Of course we can safely assume that the St. Bernard was wrong in whatever conclusion he came to, and of course Phil was fortunate that his conclusion was a mistake. Still, certainty is reassuring.

In the stories I most like to read, things eventually prove to make sense. The events might be outlandish, and the resolution might be as objectively impossible as a dog’s explanation of television, but it’s all presented sincerely, not ironically, not tongue-in-cheek. Loose ends are tied up. The writer has taken the characters and their concerns seriously, so I can too, and has shown how all the conflicts and oxymorons are reconciled.

Real life, of course, doesn’t provide this. Edward John Trelawny, whom I used as a character in my story “A Time to Cast Away Stones,” was a real historical person who compensated for the pointless shabbiness of his actual life by inventing a glamorous biography for himself, and eventually he even came to believe that well-plotted fiction himself.
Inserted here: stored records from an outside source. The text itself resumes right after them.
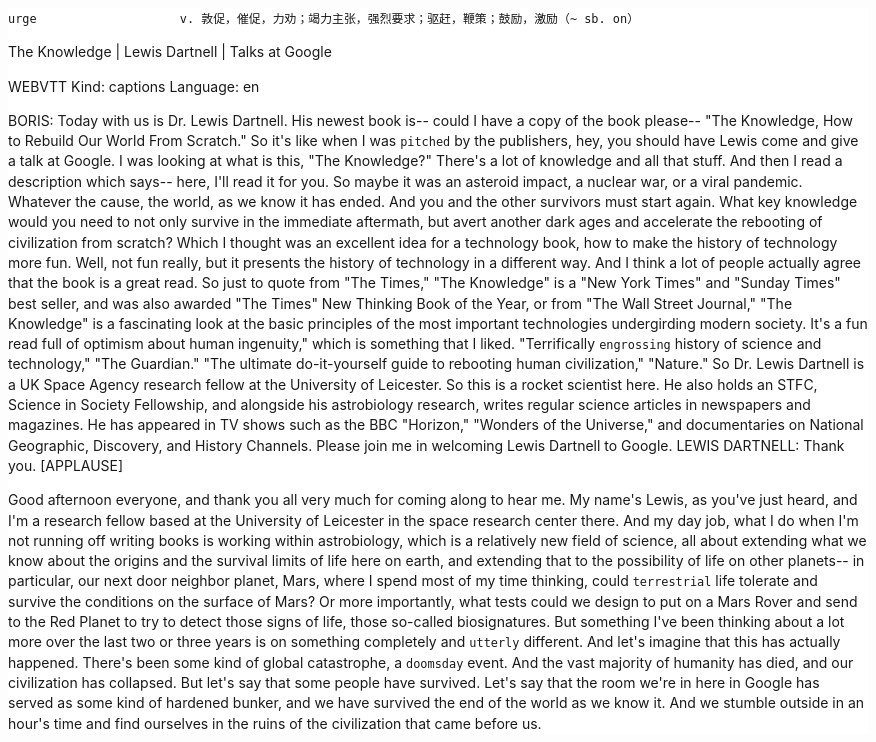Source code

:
 ```
urge                    v. 敦促，催促，力劝；竭力主张，强烈要求；驱赶，鞭策；鼓励，激励（~ sb. on）
```

The Knowledge | Lewis Dartnell | Talks at Google 

WEBVTT Kind: captions Language: en 

BORIS: Today with us is Dr. Lewis Dartnell. His newest book is-- could I have a copy of the book please-- "The Knowledge, How to Rebuild Our World From Scratch." So it's like when I was `pitched` by the publishers, hey, you should have Lewis come and give a talk at Google. I was looking at what is this, "The Knowledge?" There's a lot of knowledge and all that stuff. And then I read a description which says-- here, I'll read it for you. So maybe it was an asteroid impact, a nuclear war, or a viral pandemic. Whatever the cause, the world, as we know it has ended. And you and the other survivors must start again. What key knowledge would you need to not only survive in the immediate aftermath, but avert another dark ages and accelerate the rebooting of civilization from scratch? Which I thought was an excellent idea for a technology book, how to make the history of technology more fun. Well, not fun really, but it presents the history of technology in a different way. And I think a lot of people actually agree that the book is a great read. So just to quote from "The Times," "The Knowledge" is a "New York Times" and "Sunday Times" best seller, and was also awarded "The Times" New Thinking Book of the Year, or from "The Wall Street Journal," "The Knowledge" is a fascinating look at the basic principles of the most important technologies undergirding modern society. It's a fun read full of optimism about human ingenuity," which is something that I liked. "Terrifically `engrossing` history of science and technology," "The Guardian." "The ultimate do-it-yourself guide to rebooting human civilization," "Nature." So Dr. Lewis Dartnell is a UK Space Agency research fellow at the University of Leicester. So this is a rocket scientist here. He also holds an STFC, Science in Society Fellowship, and alongside his astrobiology research, writes regular science articles in newspapers and magazines. He has appeared in TV shows such as the BBC "Horizon," "Wonders of the Universe," and documentaries on National Geographic, Discovery, and History Channels. Please join me in welcoming Lewis Dartnell to Google. LEWIS DARTNELL: Thank you. [APPLAUSE] 

Good afternoon everyone, and thank you all very much for coming along to hear me. My name's Lewis, as you've just heard, and I'm a research fellow based at the University of Leicester in the space research center there. And my day job, what I do when I'm not running off writing books is working within astrobiology, which is a relatively new field of science, all about extending what we know about the origins and the survival limits of life here on earth, and extending that to the possibility of life on other planets-- in particular, our next door neighbor planet, Mars, where I spend most of my time thinking, could `terrestrial` life tolerate and survive the conditions on the surface of Mars? Or more importantly, what tests could we design to put on a Mars Rover and send to the Red Planet to try to detect those signs of life, those so-called biosignatures. But something I've been thinking about a lot more over the last two or three years is on something completely and `utterly` different. And let's imagine that this has actually happened. There's been some kind of global catastrophe, a `doomsday` event. And the vast majority of humanity has died, and our civilization has collapsed. But let's say that some people have survived. Let's say that the room we're in here in Google has served as some kind of hardened bunker, and we have survived the end of the world as we know it. And we stumble outside in an hour's time and find ourselves in the ruins of the civilization that came before us.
I sympathize. Real life is generally very haphazard in its plotting, and I think a lot of people lament that, and turn to fiction to briefly experience, albeit vicariously, a more satisfying sort of reality. We want to see sense – not necessarily happy endings, but effectual actions and significant outcomes. (Postmodern fiction and metafiction, I gather, aim to call attention to the falsity of these things, which is like selling liquor that perversely makes you more sober.)

Our inclination to look for sense in the world doesn’t, of course, prove that there’s any out there to be found. Being hungry doesn’t prove we have bread, as Matthew Arnold is supposed to have written.

But, as C. S. Lewis points out, being hungry does imply the existence of bread.

So I’m on the side of Phil Dick and the dog.